For Cattaneo, urban life was the typical and distinctive embodiment of Italian culture; and the city was also the birthplace of scientific culture and of modern empirical thought.

It was no coincidence, for him, that the Italian revolutionary movement of 1848 had its roots in the cities. It has been remarked of Cattaneo that his thought oscillates between a conception of philosophy as a synthesis of the empirical sciences and, contrastingly, as an analysis of the human spirit.

Philosophy needed to draw on science, but at the same time it needed to be a psychological and anthropological exploration of collective life.

In his Collective Psychology (five lectures delivered at the Lombard Institute of Sciences between 1859 and 1865), he takes as his object of study that most social of human acts: thought.

And social ideology, the subject of his Lugano lectures, implies a study of human society from a perspective which foreshadows that of modern anthropology. Cattaneo employs the notion of a 'system' .

_DATASET EXCERPT_.
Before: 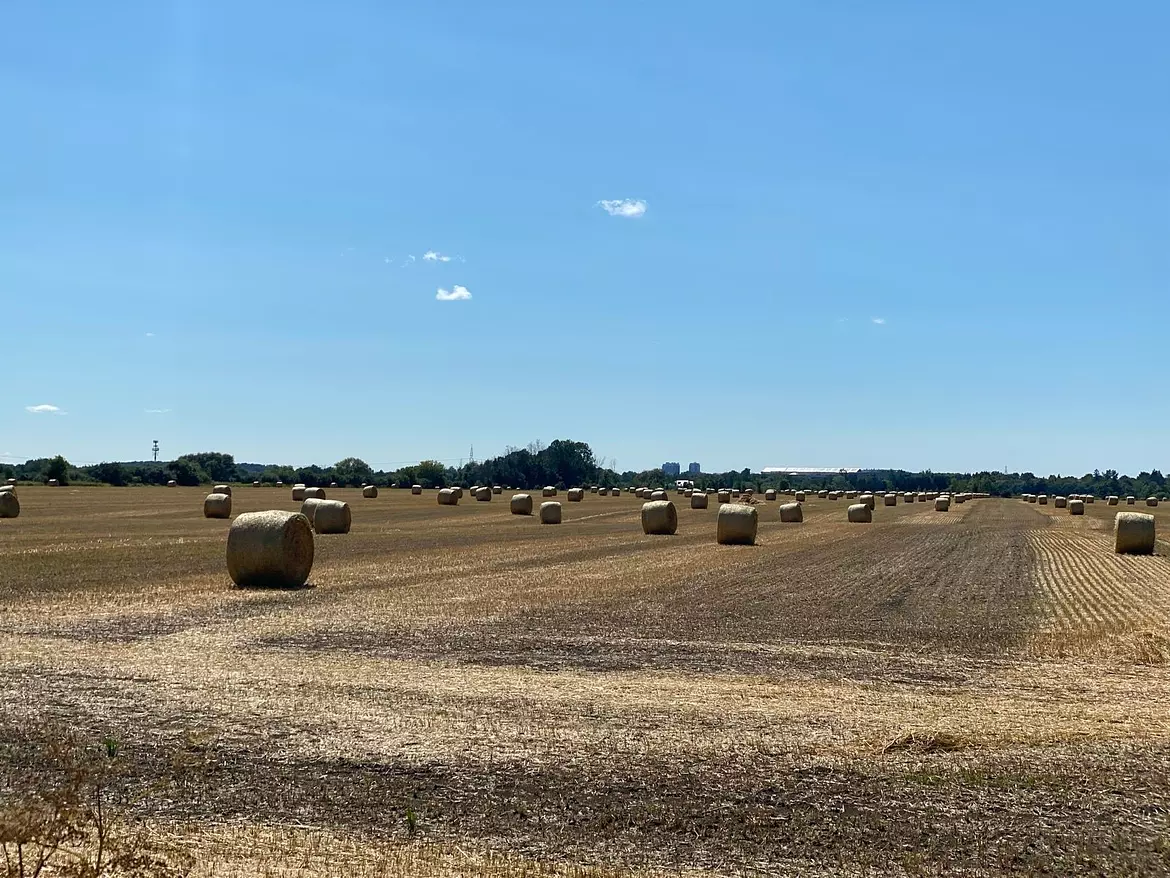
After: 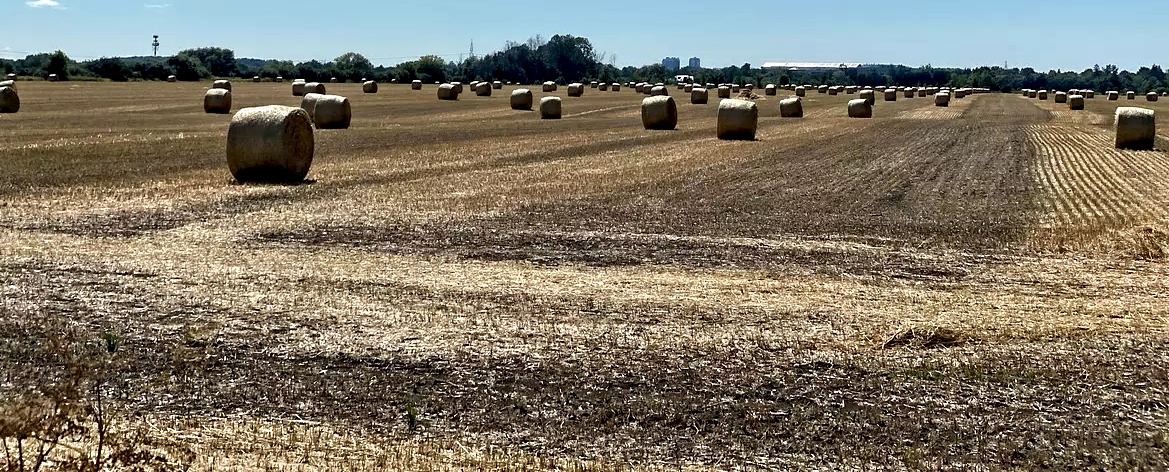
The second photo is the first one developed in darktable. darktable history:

_OBJECTIVES_.
a: According to the passage on Cattaneo, where were the five lectures of his Collective Psychology delivered?
b: Reproduce the part of the passage on Cattaneo starting with "For Cattaneo, urban" and going on through "modern empirical thought.".

_EXERCISE RESULTS_.
a: At the Lombard Institute of Sciences, between 1859 and 1865.

b:
For Cattaneo, urban life was the typical and distinctive embodiment of Italian culture; and the city was also the birthplace of scientific culture and of modern empirical thought.